Stocks are financial instruments of equity investing issued by corporations and distributed to financial institutions and private investors. As a shareholder, you are entitled to a part of the firm's assets and earnings. The level of partial ownership is determined by the number of stocks owned relative to the number of shares outstanding. For instance, if a corporation has 20,000 shares outstanding and you own 1,000 shares, you are entitled and have a claim to 5% of the company's assets.

  • Stock classification
    • Stocks are mainly classified into common and preferred. Common stocks allow shareholders to exercise control over the company by having the right to vote for the board of directors and corporate policy. Moreover, common stockholders are entitled to receive dividends, but after preferred shareholders are paid in full. Preferred stocks do not offer voting rights, but reward shareholders with a higher stake on assets and earnings. Moreover, preferred shareholders have priority in dividend payments as well as in case the company goes bankrupt or is liquidated.

      Stocks are also classified into other types, including:

      - Growth stocks: usually issued by fairly low-cost corporations whose value can increase in the long-term and have a fair growth potential.
      - Income stocks: low growth potential but consistently pay high dividends.
      - International stocks: issued by foreign companies and traded on U.S. exchanges.
      - Cyclical stocks: related to the variations of the economic environment.
  • How to evaluate stocks
    • Factors that should be taken into account when evaluating a stock's performance are:

      Stock price: the price that the stock is trading.

      Market capitalisation: the total market value of the company based on its shares outstanding.

      Trading volume: the amount of share transactions. The higher the trading volume, the higher the liquidity of the stock.

      52-Week Range: the 52-week range of a stock shows a stock's highs and lows over the past 12 months, including year-to-date change, thus providing an idea of a stock's overall performance.

      Price to earnings (P/E) ratio: P/E measures a stock's current price relative to per share earnings and it is used to compare a company to similar companies.

      Dividend yield: dividend yield measures how much money investors get for each dollar invested in the company.

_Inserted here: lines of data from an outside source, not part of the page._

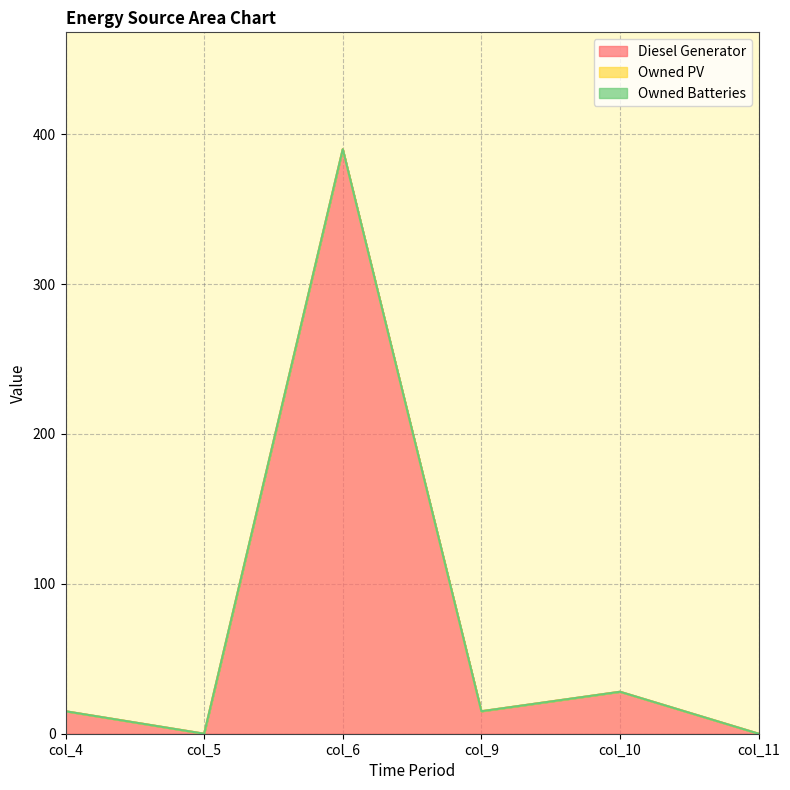

True or false: Diesel Generator has a value of 390 at col_6.

True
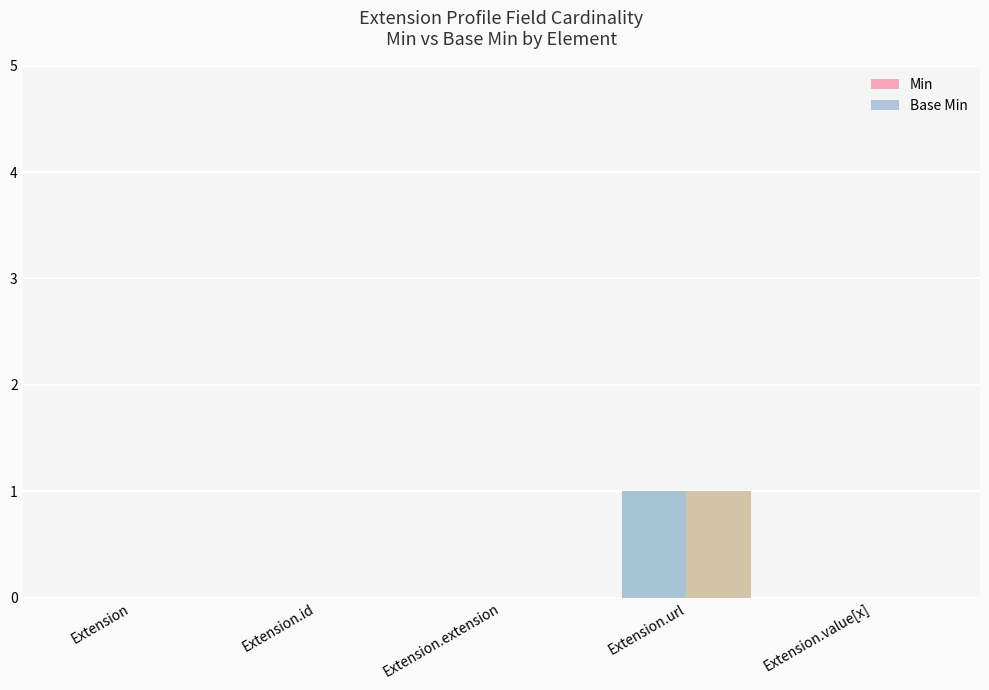

At which category is the sum across all series the highest?

Extension.url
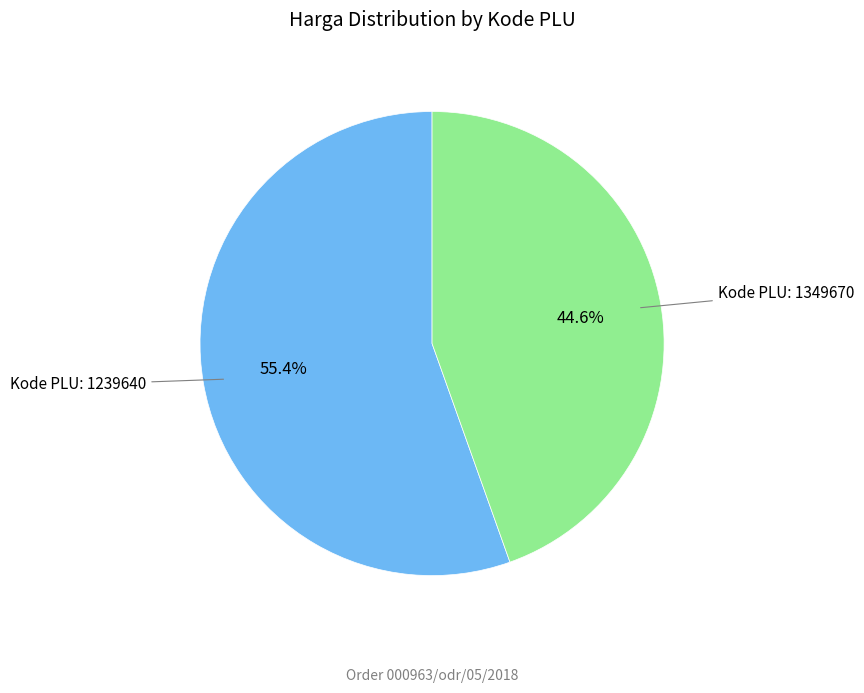

Count the number of slices in the pie.

2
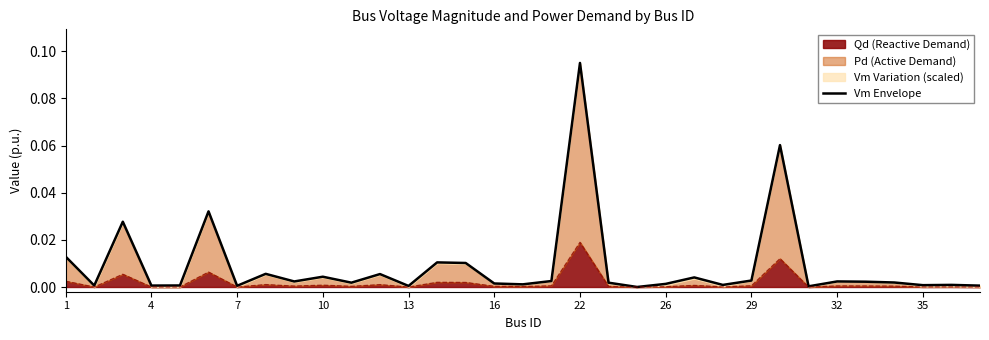

What is the greatest value displayed?

0.1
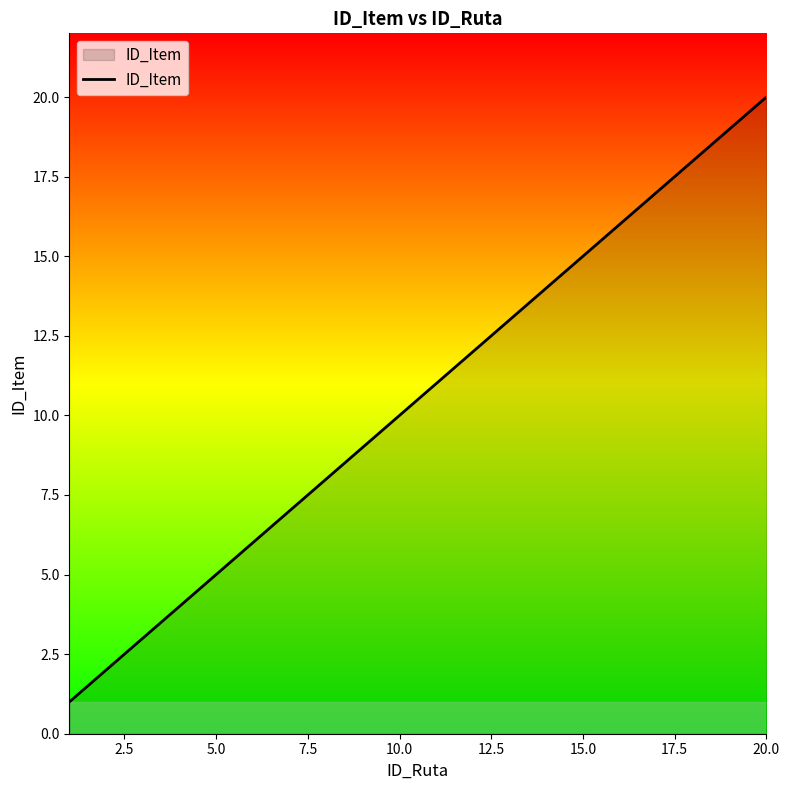

What is the minimum value shown in the chart?

1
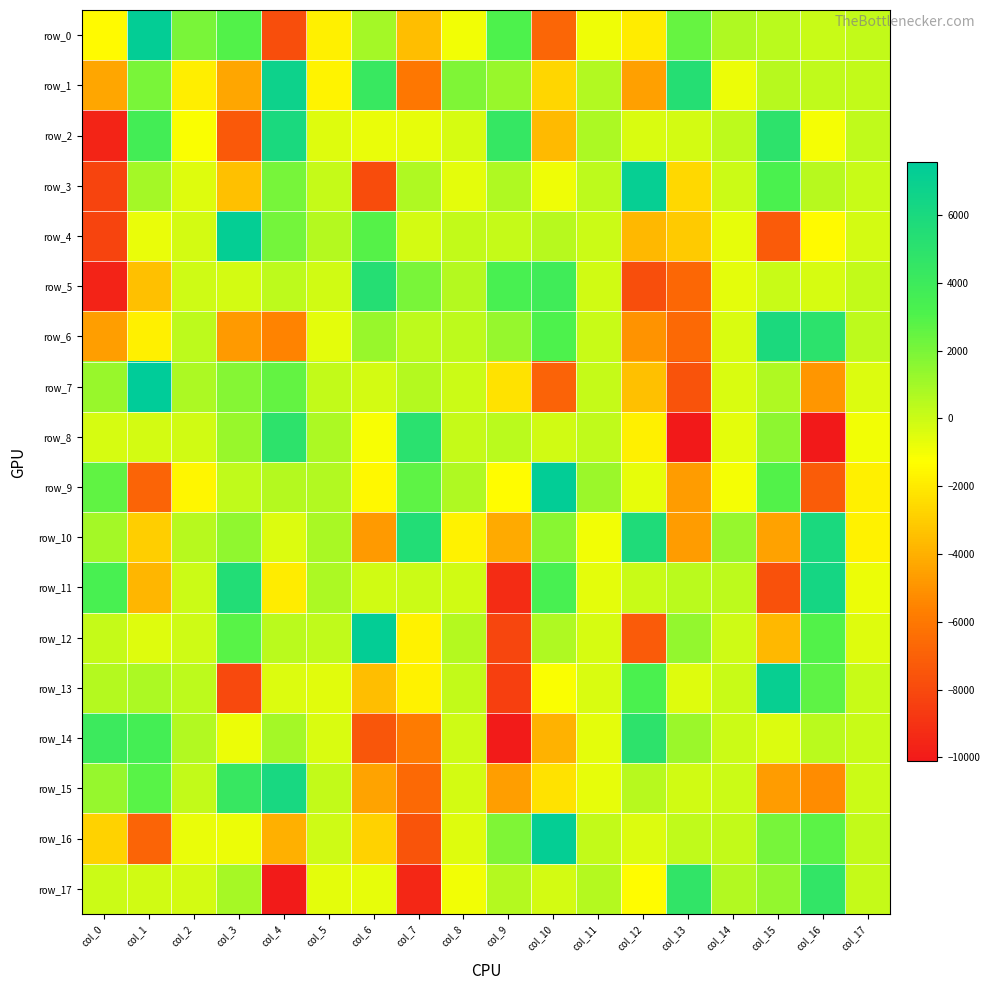

What is the sum of the row_10 values at col_11 and col_13?

-5671.1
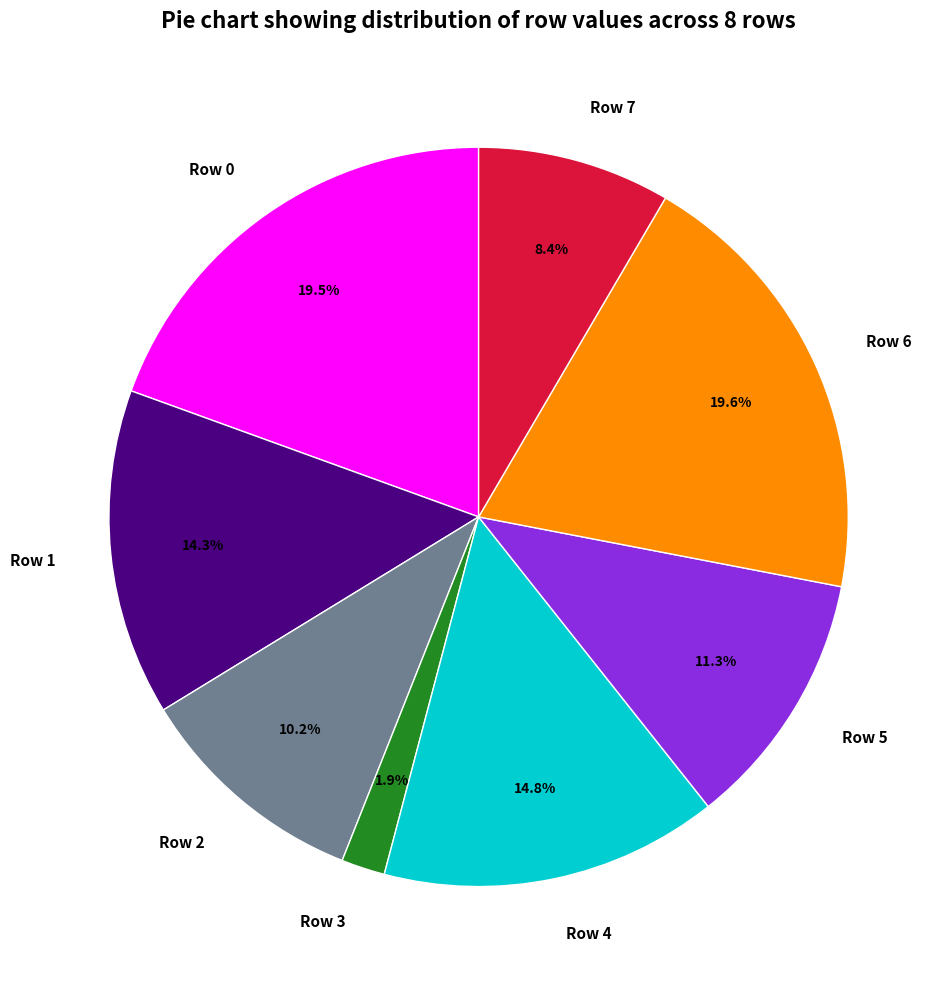

To the nearest percent, what is the average slice percentage?

12%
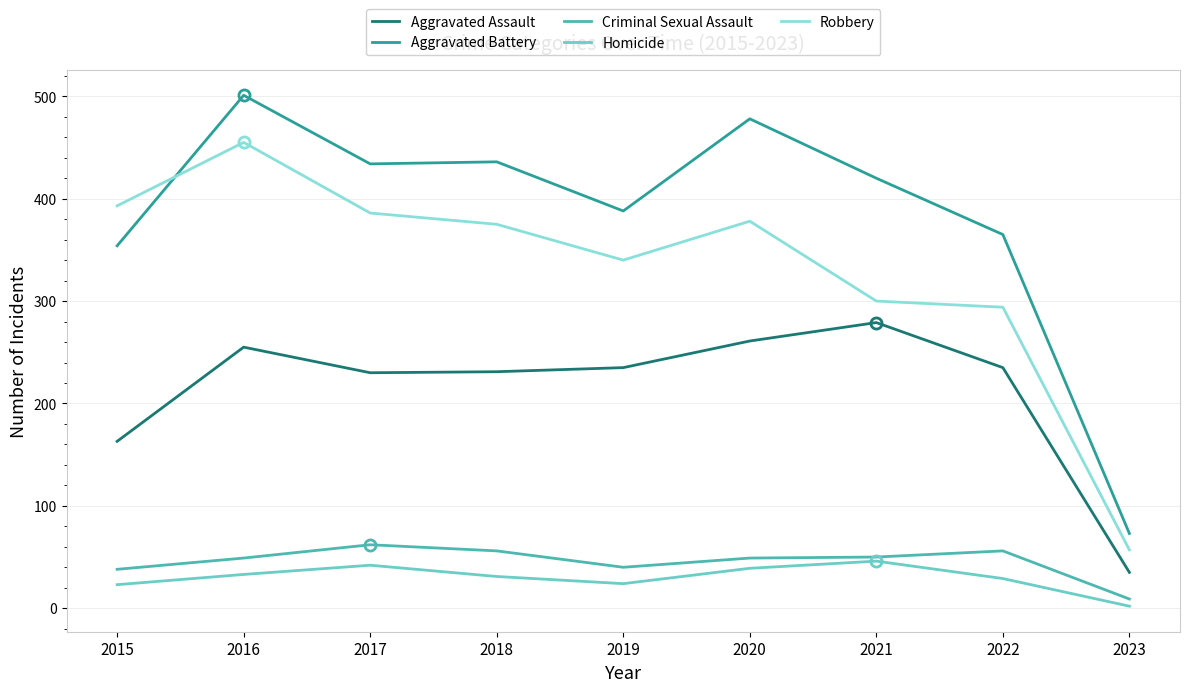

Does the chart display data point markers on the line(s)?

Yes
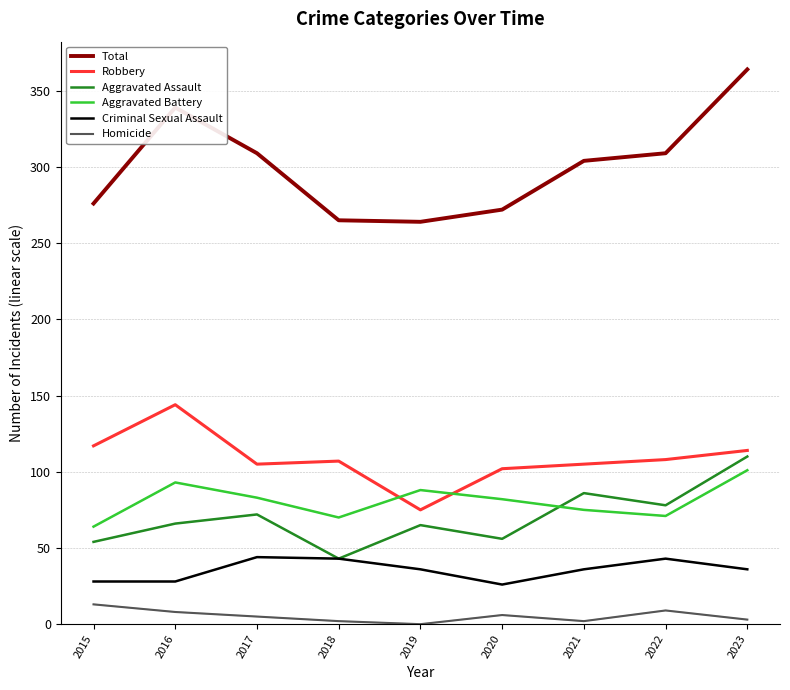

What is the total value across all series at 2018?

530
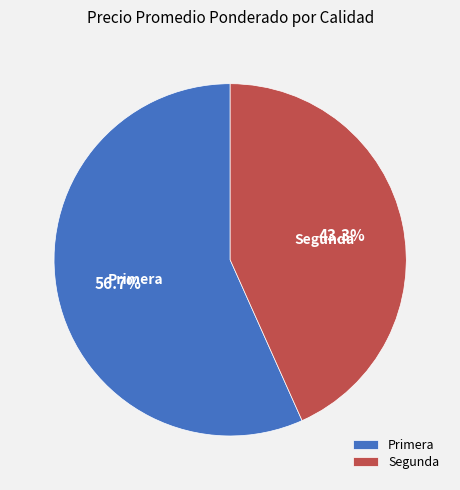

What is the largest slice in the pie chart?

Primera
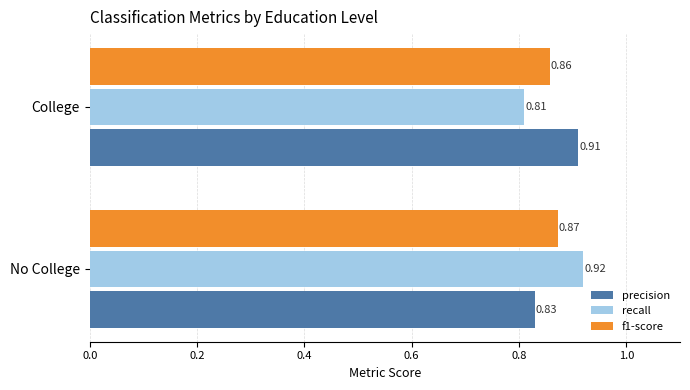

What is the sum of all f1-score values?

1.7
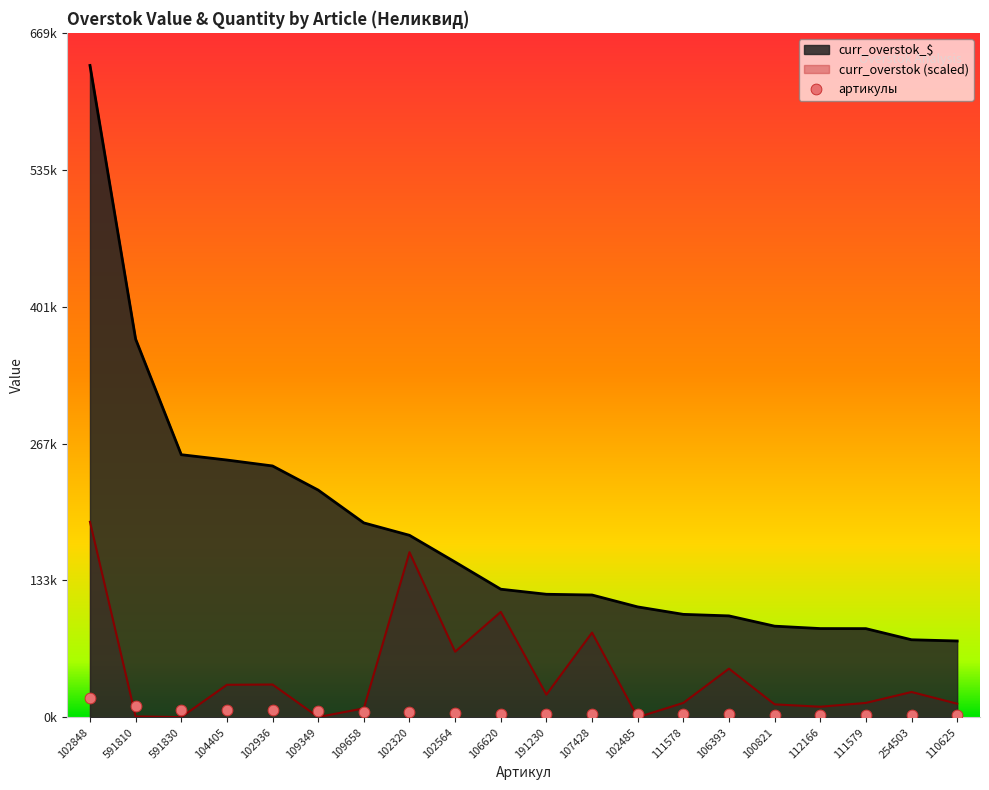

Which has a higher value, 111579 or 102848?

102848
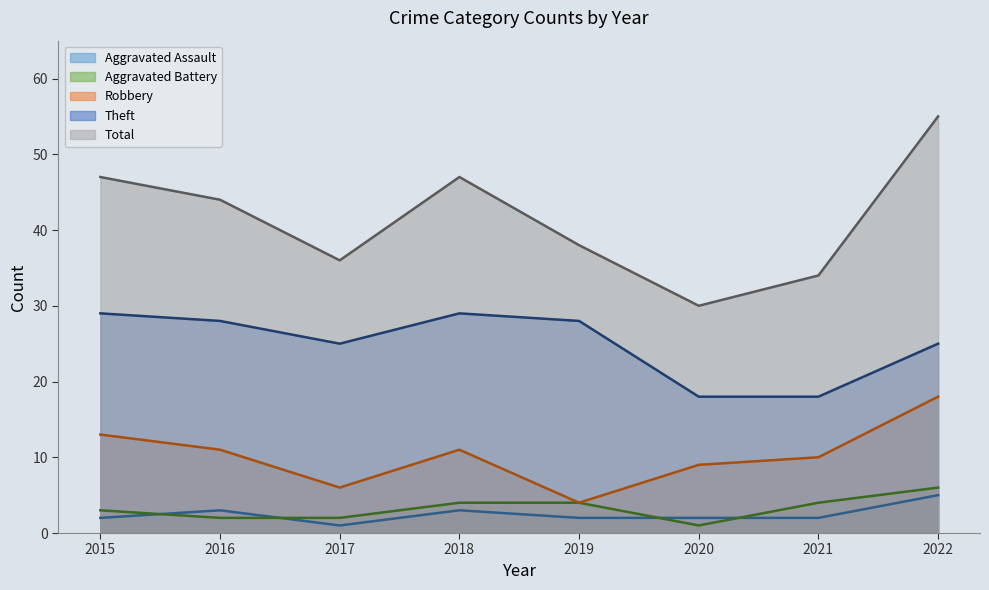

At which label does Theft first exceed 28?

2015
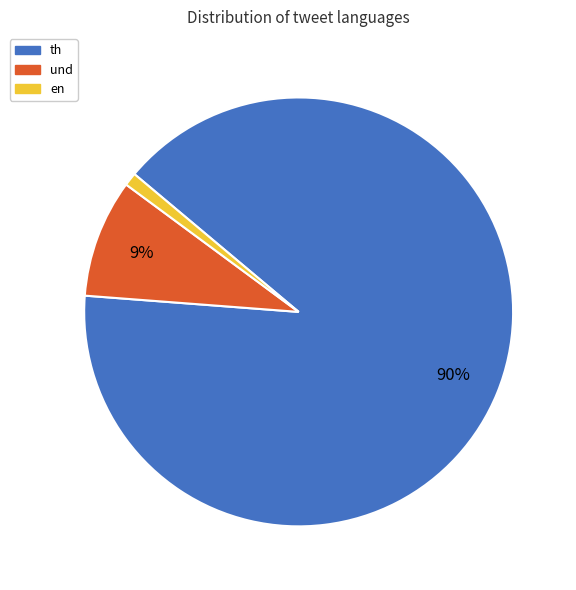

Is it true that th is 99% of the pie?

False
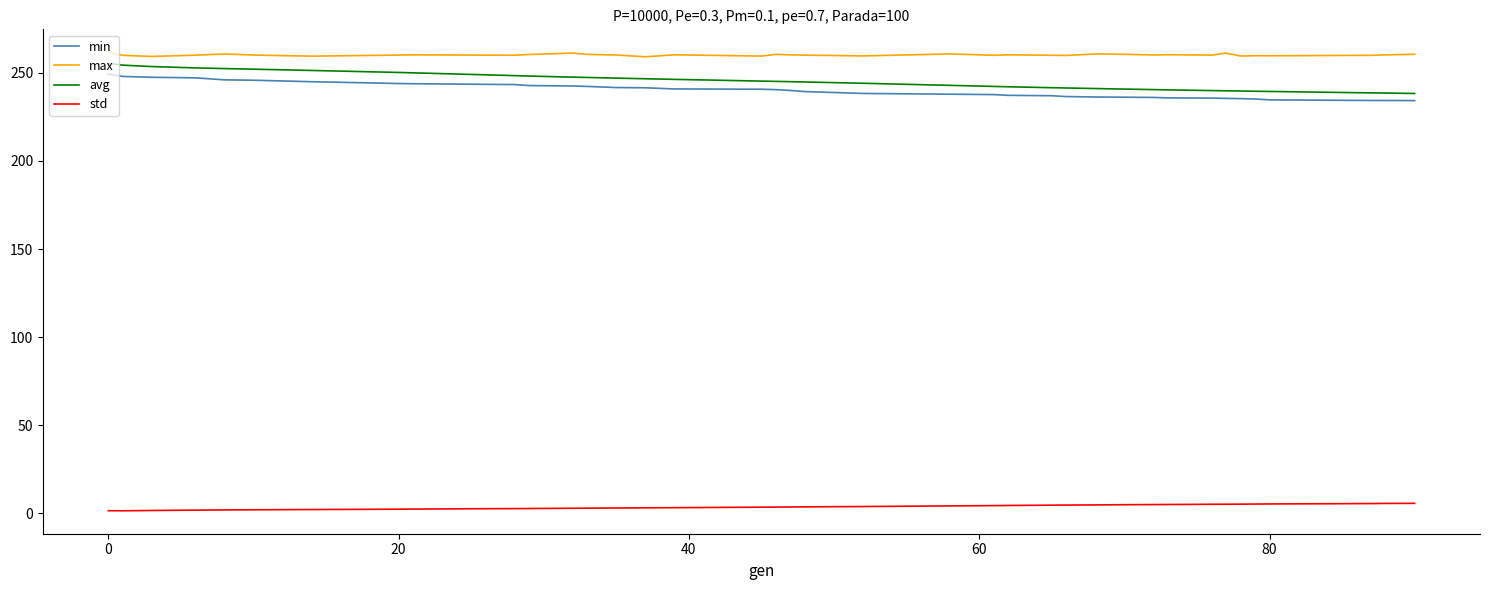

What is the maximum value shown in the chart?

261.6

      The beta coefficient (b): it measures a stock's volatility relative to the market's risk. High beta stocks have a beta greater than 1.0 and are high risk. Low beta stocks have a beta lower than 1.0 and are low risk. Stocks with a beta equal to 1.0 are considered as volatile as the market.
  • How to invest in stocks
    • To properly invest in stocks you first need to understand how they function. Companies are evaluated based on their market capitalisation. This means that when a company is profitable, the value of its shares outstanding increases and therefore, your claim as shareholder on assets and earnings increases as well. Yet, it is of high importance to set investment goals, which means to undertake the investment risk that suits your investor profile. Are you a risk-taker investor? You should invest in aggressive stocks. Are you risk-adverse? You should build a conservative portfolio that produces average returns in the long-term.
  • Trading Stocks Online?
    • Part of a comprehensive investment strategy is to understand the latest trends and use them to make the most of your trading experience. Here are some reasons why you should use online stock trading as a part of your investment strategy:

      Real time quotes - By trading online, you can have efficient and quick access to real time information 24/7, all year round. You are free to decide what stocks you want to buy or sell and when and you can do any trade right away. You have access to free stock quotes and can research the performance of stocks that match your investment profile.

      Access to research tools - Online stock trading allows you to have unlimited access to research tools mostly because you can trade 24/7, 365 days a year. You can test new stock exchange listings and stock performances by using various research tools that are typically available from financial websites for free.

      No intermediaries - With online trading, you are responsible for your trades and you can save time and money by avoiding the intermediaries. You can have access to your account 24/7 and decide on your trading activity by assessing the global markets and instantly capitalising on investment opportunities.

      Better control - By trading stocks online you have the absolute control over your portfolio and are responsible for your investment decision making. You are not obliged to take your broker's approval, neither waiting for their input to complete a trade.

      Lower commissions - Online stock trading has lower commissions than traditional trading through a broker. Besides, the more people are attracted to online stock trading, commissions are brought down.